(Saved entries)
────

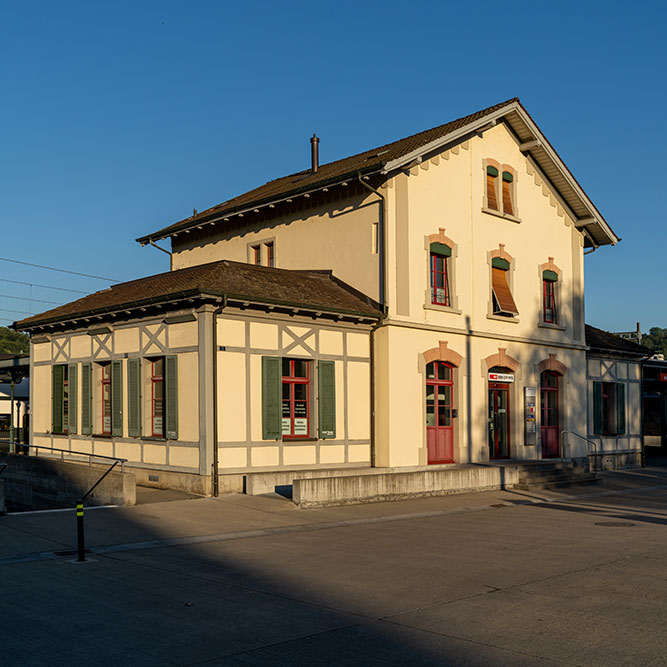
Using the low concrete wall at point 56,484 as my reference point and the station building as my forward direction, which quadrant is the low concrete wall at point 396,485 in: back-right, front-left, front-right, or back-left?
front-right

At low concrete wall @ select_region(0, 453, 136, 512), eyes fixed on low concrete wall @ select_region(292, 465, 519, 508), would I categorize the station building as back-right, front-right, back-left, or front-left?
front-left

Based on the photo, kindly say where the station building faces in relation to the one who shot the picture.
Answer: facing the viewer and to the right of the viewer
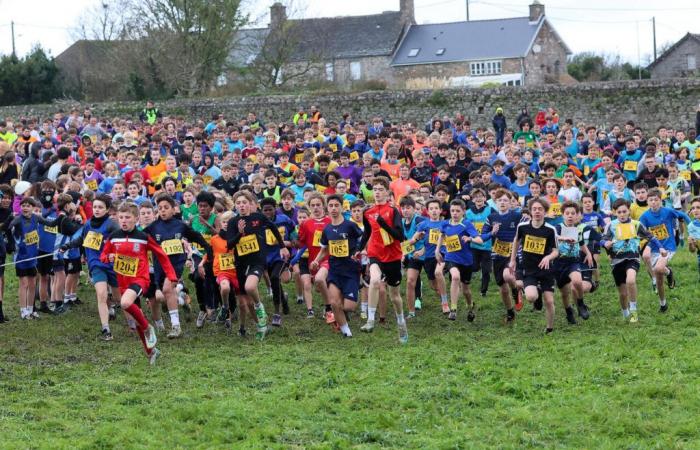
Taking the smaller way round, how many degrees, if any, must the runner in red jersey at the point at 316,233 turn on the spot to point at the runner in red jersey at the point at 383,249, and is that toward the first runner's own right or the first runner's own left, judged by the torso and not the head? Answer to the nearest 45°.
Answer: approximately 45° to the first runner's own left

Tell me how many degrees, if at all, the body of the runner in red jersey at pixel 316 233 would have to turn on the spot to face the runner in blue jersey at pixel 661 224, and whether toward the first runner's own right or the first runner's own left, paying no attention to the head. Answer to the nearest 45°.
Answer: approximately 90° to the first runner's own left

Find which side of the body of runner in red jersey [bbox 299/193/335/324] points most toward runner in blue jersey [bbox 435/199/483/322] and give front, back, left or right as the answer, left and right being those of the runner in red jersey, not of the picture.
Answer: left

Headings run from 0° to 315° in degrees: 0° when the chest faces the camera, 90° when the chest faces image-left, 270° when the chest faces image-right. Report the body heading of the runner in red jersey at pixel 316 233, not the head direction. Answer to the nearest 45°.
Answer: approximately 0°

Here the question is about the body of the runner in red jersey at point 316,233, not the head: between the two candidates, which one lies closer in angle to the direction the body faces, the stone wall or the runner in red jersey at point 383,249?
the runner in red jersey

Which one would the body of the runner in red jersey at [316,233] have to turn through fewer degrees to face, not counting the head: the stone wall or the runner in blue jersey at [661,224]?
the runner in blue jersey

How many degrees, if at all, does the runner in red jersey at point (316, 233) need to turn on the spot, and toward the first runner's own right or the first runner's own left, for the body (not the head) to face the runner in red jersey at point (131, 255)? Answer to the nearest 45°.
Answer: approximately 45° to the first runner's own right
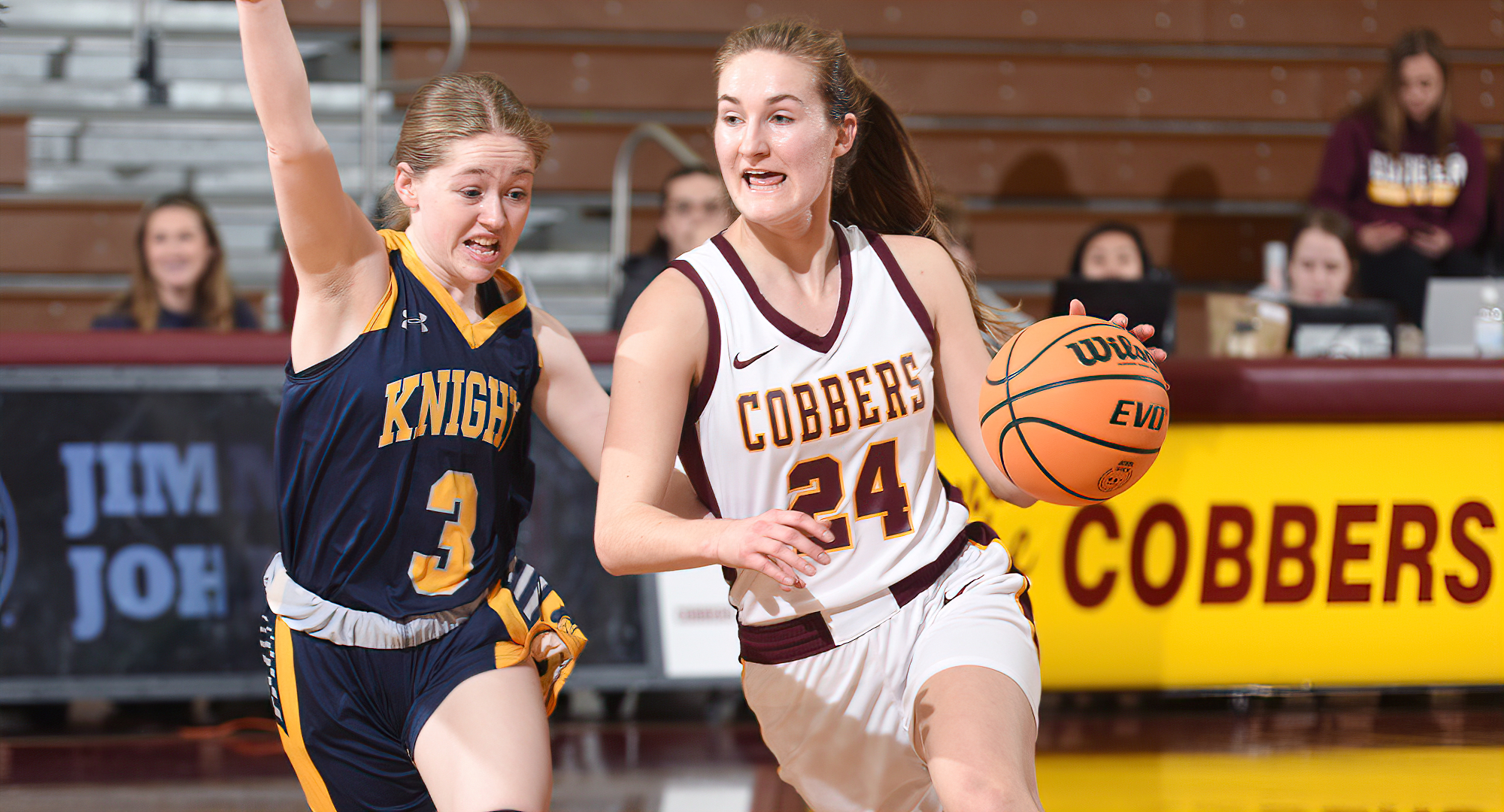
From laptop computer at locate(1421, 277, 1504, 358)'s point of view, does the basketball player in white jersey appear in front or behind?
behind

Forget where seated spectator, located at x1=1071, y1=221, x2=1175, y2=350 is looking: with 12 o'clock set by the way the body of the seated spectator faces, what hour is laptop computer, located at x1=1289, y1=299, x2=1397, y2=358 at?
The laptop computer is roughly at 10 o'clock from the seated spectator.

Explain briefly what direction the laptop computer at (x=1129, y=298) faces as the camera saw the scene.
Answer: facing away from the viewer

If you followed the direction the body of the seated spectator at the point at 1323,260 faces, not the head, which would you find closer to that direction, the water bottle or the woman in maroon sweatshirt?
the water bottle

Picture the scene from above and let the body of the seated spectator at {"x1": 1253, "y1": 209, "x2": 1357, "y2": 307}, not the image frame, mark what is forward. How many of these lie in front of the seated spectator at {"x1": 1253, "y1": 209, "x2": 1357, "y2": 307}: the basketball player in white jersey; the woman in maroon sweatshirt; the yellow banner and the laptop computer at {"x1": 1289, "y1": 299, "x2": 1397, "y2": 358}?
3

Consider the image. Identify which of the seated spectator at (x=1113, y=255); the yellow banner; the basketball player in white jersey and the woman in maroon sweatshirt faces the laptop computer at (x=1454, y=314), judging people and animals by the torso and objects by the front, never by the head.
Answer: the woman in maroon sweatshirt

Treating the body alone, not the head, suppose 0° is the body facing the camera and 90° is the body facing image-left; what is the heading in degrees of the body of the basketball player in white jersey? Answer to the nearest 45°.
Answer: approximately 0°

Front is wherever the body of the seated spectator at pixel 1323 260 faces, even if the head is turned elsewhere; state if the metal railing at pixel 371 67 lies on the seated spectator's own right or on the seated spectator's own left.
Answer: on the seated spectator's own right
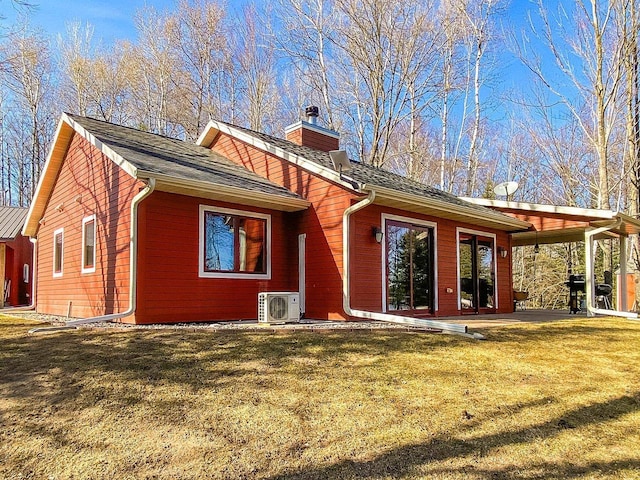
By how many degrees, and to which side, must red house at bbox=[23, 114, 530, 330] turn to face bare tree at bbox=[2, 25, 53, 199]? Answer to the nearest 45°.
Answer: approximately 180°

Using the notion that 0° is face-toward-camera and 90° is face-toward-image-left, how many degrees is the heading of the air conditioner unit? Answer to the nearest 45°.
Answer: approximately 315°

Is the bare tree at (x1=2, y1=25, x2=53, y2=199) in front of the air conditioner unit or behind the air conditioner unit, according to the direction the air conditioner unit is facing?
behind

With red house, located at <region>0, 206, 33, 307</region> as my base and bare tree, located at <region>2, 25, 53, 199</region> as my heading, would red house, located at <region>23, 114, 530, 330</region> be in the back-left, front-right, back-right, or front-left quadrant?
back-right

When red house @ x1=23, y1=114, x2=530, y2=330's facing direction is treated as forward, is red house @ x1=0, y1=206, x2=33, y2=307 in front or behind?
behind
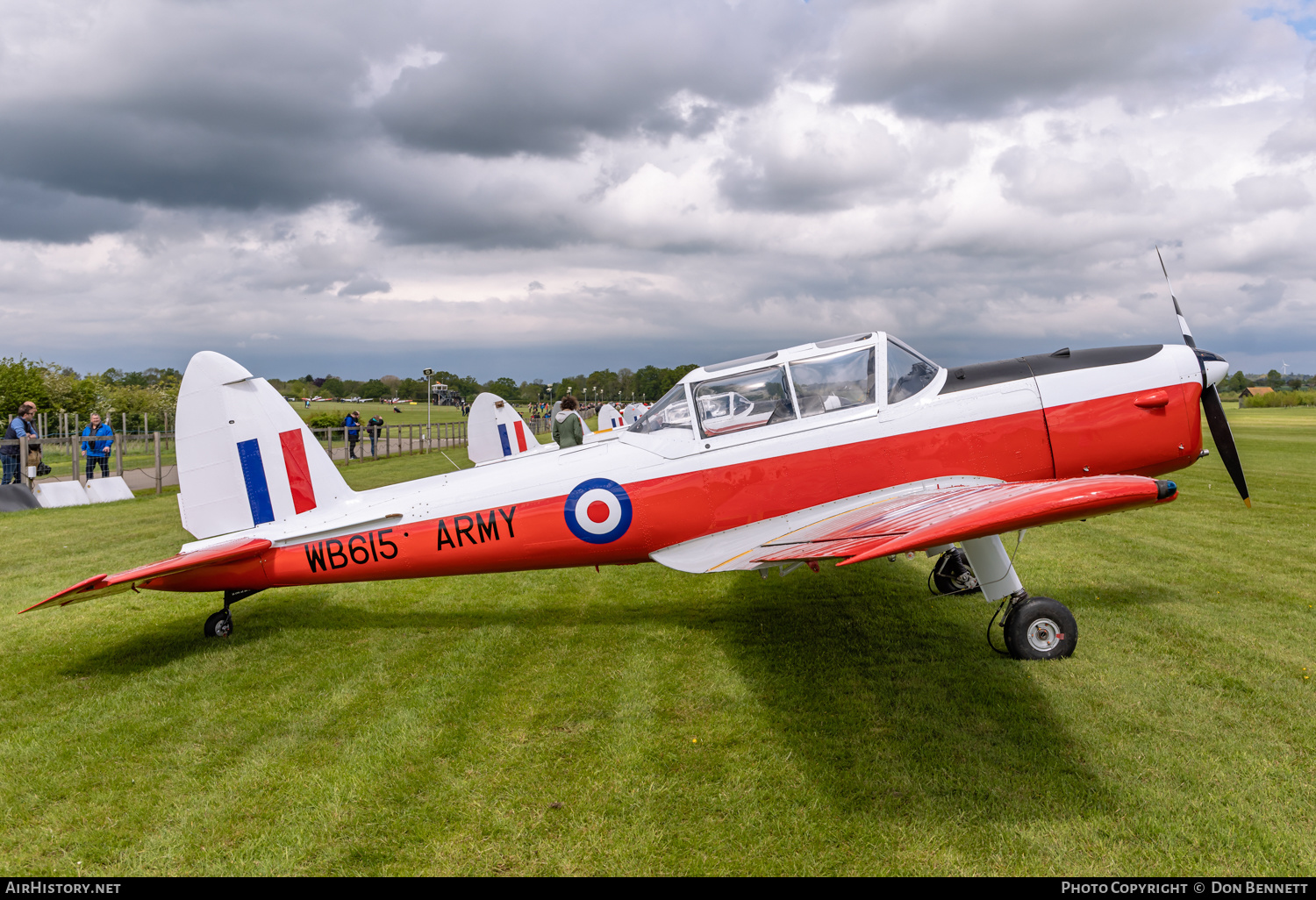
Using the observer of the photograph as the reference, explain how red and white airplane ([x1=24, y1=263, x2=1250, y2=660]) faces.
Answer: facing to the right of the viewer

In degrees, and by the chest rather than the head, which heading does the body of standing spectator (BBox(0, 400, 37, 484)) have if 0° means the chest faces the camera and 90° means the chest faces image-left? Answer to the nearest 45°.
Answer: approximately 270°

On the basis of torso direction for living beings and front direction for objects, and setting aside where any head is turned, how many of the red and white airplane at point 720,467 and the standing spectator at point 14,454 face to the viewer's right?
2

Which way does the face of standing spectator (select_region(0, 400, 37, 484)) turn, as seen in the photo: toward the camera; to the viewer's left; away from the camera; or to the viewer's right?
to the viewer's right

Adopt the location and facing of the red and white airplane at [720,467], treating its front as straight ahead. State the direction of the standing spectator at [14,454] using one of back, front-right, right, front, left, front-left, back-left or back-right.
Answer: back-left
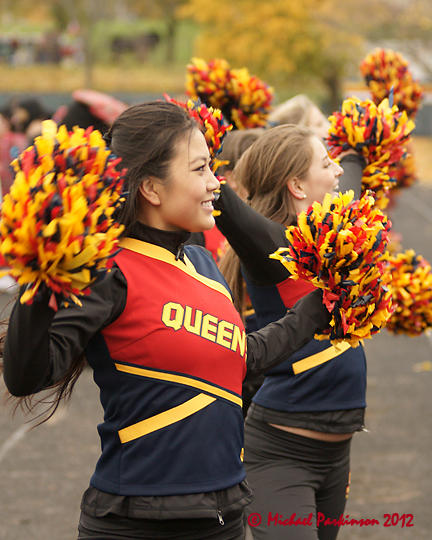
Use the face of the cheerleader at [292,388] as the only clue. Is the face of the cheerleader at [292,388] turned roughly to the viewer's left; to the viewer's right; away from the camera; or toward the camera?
to the viewer's right

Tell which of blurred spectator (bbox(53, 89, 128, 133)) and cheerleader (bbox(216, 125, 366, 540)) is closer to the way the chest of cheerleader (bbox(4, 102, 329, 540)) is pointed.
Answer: the cheerleader

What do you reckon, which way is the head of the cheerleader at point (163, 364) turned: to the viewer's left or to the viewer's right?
to the viewer's right

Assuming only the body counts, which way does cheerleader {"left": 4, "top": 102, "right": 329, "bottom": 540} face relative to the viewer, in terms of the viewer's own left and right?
facing the viewer and to the right of the viewer

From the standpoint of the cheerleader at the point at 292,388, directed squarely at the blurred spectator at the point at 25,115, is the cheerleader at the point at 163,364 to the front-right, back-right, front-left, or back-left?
back-left

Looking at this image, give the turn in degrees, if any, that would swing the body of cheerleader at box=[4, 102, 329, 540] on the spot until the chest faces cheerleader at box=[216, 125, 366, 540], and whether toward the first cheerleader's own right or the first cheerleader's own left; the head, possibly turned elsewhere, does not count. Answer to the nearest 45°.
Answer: approximately 90° to the first cheerleader's own left

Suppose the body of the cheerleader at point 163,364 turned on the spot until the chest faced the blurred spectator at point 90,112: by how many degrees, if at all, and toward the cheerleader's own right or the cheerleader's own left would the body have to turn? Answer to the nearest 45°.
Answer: approximately 135° to the cheerleader's own left

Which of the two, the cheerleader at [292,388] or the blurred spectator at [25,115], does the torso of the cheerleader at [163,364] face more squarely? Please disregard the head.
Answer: the cheerleader
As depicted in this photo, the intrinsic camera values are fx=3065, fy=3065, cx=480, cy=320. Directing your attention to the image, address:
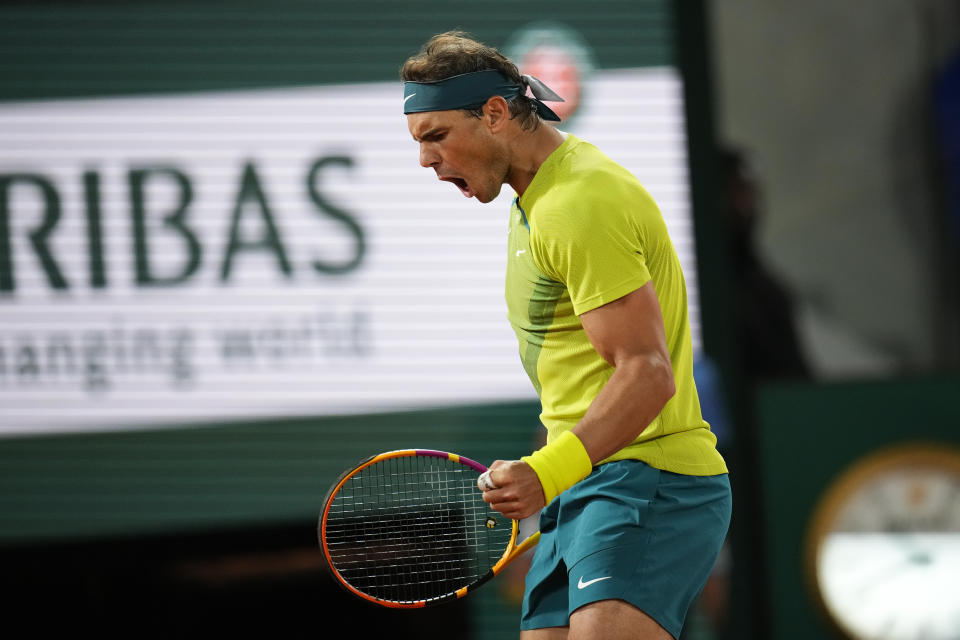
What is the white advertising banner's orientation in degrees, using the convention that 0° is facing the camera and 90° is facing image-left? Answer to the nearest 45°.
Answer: approximately 0°

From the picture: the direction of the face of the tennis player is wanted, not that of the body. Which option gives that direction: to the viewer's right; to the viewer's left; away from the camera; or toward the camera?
to the viewer's left

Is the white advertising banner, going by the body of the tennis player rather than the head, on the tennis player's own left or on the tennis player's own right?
on the tennis player's own right

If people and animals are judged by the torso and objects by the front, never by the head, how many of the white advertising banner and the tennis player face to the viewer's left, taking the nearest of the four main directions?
1

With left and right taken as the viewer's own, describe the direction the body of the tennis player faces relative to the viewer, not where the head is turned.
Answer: facing to the left of the viewer

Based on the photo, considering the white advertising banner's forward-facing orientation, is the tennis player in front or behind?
in front

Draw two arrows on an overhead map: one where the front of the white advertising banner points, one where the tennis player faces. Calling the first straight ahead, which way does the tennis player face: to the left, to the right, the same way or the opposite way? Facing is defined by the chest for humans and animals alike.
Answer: to the right
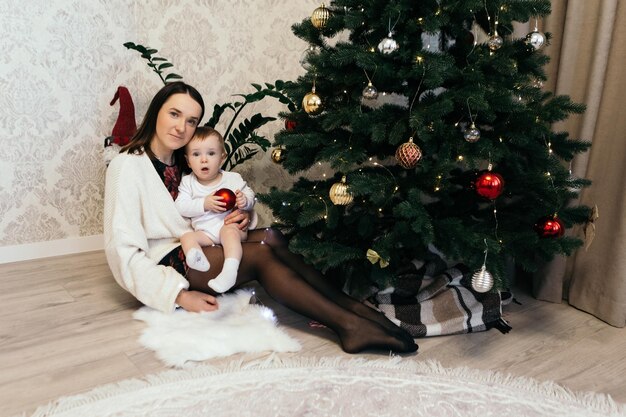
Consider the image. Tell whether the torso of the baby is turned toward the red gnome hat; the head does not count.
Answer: no

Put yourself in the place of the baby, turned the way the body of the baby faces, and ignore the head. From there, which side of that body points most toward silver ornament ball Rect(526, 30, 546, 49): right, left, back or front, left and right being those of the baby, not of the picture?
left

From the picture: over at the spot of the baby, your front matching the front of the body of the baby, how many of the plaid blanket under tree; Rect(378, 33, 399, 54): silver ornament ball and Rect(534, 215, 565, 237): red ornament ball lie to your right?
0

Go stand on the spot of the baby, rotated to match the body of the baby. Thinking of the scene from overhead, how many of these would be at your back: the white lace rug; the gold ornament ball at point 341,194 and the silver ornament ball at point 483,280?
0

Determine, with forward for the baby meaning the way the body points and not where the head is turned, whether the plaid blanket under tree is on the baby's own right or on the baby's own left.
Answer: on the baby's own left

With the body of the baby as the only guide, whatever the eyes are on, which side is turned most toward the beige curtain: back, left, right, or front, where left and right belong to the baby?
left

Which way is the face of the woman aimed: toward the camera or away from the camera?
toward the camera

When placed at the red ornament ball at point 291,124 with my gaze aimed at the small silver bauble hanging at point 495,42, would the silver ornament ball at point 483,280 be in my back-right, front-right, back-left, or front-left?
front-right

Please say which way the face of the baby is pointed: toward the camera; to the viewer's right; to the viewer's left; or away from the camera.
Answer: toward the camera

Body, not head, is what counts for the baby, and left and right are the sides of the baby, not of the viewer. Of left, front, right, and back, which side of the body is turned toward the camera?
front
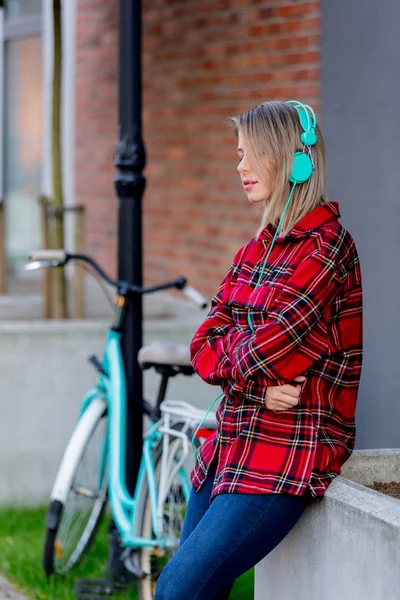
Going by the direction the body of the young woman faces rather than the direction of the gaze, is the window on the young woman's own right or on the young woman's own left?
on the young woman's own right

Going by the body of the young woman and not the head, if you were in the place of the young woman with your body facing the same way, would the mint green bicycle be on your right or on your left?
on your right

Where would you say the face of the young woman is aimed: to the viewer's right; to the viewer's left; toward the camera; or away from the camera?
to the viewer's left

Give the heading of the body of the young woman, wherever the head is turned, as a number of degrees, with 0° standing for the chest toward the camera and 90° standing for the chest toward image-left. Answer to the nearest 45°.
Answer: approximately 90°

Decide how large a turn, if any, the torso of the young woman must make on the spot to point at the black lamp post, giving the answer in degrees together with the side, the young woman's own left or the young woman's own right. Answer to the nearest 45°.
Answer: approximately 90° to the young woman's own right
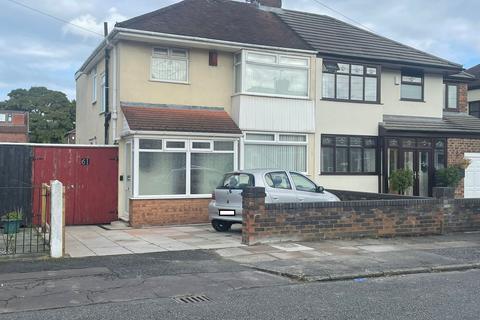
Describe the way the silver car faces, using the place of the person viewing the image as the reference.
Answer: facing away from the viewer and to the right of the viewer

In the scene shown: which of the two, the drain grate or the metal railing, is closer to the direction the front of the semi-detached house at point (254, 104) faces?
the drain grate

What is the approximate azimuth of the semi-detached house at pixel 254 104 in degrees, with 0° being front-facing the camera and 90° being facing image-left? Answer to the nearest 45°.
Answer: approximately 315°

────

Work item: Please copy the material above word for word, starting with the line containing "Taking the smaller" and continuing through the line containing "Answer: approximately 45° to the first runner's own left".

Exercise answer:
Taking the smaller way round, how many degrees, if any, must the runner in red jersey at the point at 316,233 turn on the spot to point at the runner in red jersey at the point at 383,249, and is that toward the first runner's own right or the first runner's own left, judged by the torso and not the head? Answer to the nearest 45°.
Answer: approximately 45° to the first runner's own left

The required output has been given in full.